Bacterial metabolites could increase tumour therapy efficiency
Bacterial metabolites showed an increase in the cytotoxic activity in immune cells that could potentially influence efficiency of tumour therapies.
A team from the Universities of Würzburg and Marburg, both Germany, have experimentally demonstrated that bacterial metabolites can increase cytotoxic activity of certain immune cells and thus positively influence the efficiency of tumour therapies. Ideally, the composition of the bacterial species in the microbiome could be used to control its influence on the success of therapy.
“We were able to show that the short-chain fatty acids butyrate and, in particular, pentanoate are able to increase the cytotoxic activity of CD8 T cells,” said researcher Maik Luu. CD8 T cells, also known as killer cells, are part of the immune system and kill cells that are harmful to the organism. Meanwhile, short-chain fatty acids belong to the most dominant class of metabolites and can both boost the metabolism of T cells and inhibit specific enzymes that regulate the accessibility to the genetic material and thus the gene expression in the T cells.

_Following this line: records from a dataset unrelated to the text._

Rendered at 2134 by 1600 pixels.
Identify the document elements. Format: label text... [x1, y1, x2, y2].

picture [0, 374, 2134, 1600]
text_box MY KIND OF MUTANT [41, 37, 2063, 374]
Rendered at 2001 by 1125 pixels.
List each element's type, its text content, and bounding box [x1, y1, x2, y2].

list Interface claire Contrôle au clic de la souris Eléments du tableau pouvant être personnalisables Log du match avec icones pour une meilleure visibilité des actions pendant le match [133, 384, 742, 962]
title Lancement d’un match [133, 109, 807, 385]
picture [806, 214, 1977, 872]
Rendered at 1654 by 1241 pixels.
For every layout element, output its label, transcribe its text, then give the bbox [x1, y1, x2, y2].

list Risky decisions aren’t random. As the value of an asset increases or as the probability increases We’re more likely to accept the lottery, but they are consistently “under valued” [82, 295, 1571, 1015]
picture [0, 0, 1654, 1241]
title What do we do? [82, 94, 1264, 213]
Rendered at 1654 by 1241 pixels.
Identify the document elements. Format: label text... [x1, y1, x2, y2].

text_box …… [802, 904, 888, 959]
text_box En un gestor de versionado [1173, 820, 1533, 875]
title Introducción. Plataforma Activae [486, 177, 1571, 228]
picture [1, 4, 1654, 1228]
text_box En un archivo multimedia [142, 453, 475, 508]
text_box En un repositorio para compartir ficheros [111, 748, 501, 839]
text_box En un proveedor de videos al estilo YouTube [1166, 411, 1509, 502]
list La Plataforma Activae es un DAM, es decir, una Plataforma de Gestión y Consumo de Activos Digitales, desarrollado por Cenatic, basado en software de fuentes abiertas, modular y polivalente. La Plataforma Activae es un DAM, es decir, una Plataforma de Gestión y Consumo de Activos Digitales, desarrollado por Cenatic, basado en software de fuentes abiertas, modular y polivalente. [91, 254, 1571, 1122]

“When short-chain fatty acids reprogramme CD8 T cells, one of the results is increased production of inflammatory and cytotoxic molecules,” Luu explained. In the experiment, treatment with the fatty acid pentanoate increased the ability of tumour-specific T cells to fight solid tumour models. The scientists observed the same effect with chimeric antigen receptor T (CAR T) cells which are able to recognise specific target antigens on the tumour surface and destroy the cancer cells.
“The results are an example of how metabolites of intestinal bacteria can change the metabolism and gene regulation of our cells and thus positively influence the efficiency of tumour therapies,” added Luu. Previously, therapy with genetically modified cells has been much less effective than the treatment of haematological tumours such as leukaemia. The scientists hope this could change if the CAR T cells were treated with pentanoate of other short-chain fatty acids before being used in patients. However, the findings are still at a very early stage.
The team hope to soon expand the spectrum of tumour diseases investigated and also look at haematological tumour diseases such as multiple myeloma. Furthermore, they want to explore the functioning of short-chain fatty acids more intensively so to identify starting points for targeted genetic modifications.
The findings were published in Nature Communications.